Assignment: Nothing but the line containing "the altar server" and the lines that follow it to the end of the material below should appear in the answer, each copied exactly.

Task data:
-- -- --

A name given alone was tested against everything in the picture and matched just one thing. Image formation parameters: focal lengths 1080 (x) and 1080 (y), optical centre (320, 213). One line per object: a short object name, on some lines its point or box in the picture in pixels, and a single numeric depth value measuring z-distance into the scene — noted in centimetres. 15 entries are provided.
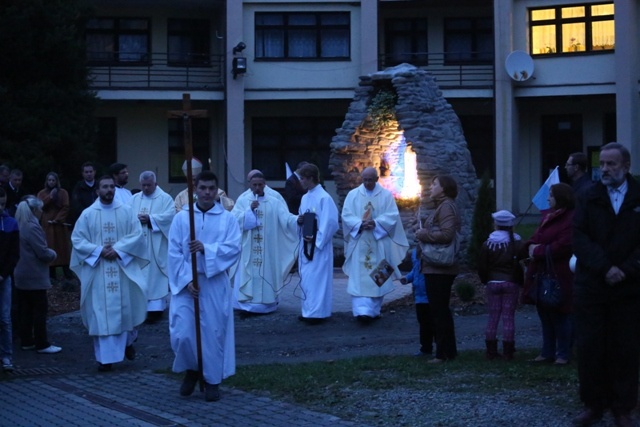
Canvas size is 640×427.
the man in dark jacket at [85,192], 1630
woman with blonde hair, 1208
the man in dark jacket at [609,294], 753
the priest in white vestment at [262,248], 1511
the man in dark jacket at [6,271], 1098
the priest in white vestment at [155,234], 1482
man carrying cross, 936
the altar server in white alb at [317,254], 1430
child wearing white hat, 1049
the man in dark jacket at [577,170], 1048
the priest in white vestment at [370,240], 1443
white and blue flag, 1207
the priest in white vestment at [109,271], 1126
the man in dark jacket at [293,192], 2062
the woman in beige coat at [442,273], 1046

-- -- --

Your solution:
the altar server in white alb at [317,254], 1430
child wearing white hat, 1049
the man in dark jacket at [577,170], 1048
the priest in white vestment at [370,240], 1443
white and blue flag, 1207
the priest in white vestment at [109,271], 1126
the man in dark jacket at [293,192], 2062
the woman in beige coat at [442,273], 1046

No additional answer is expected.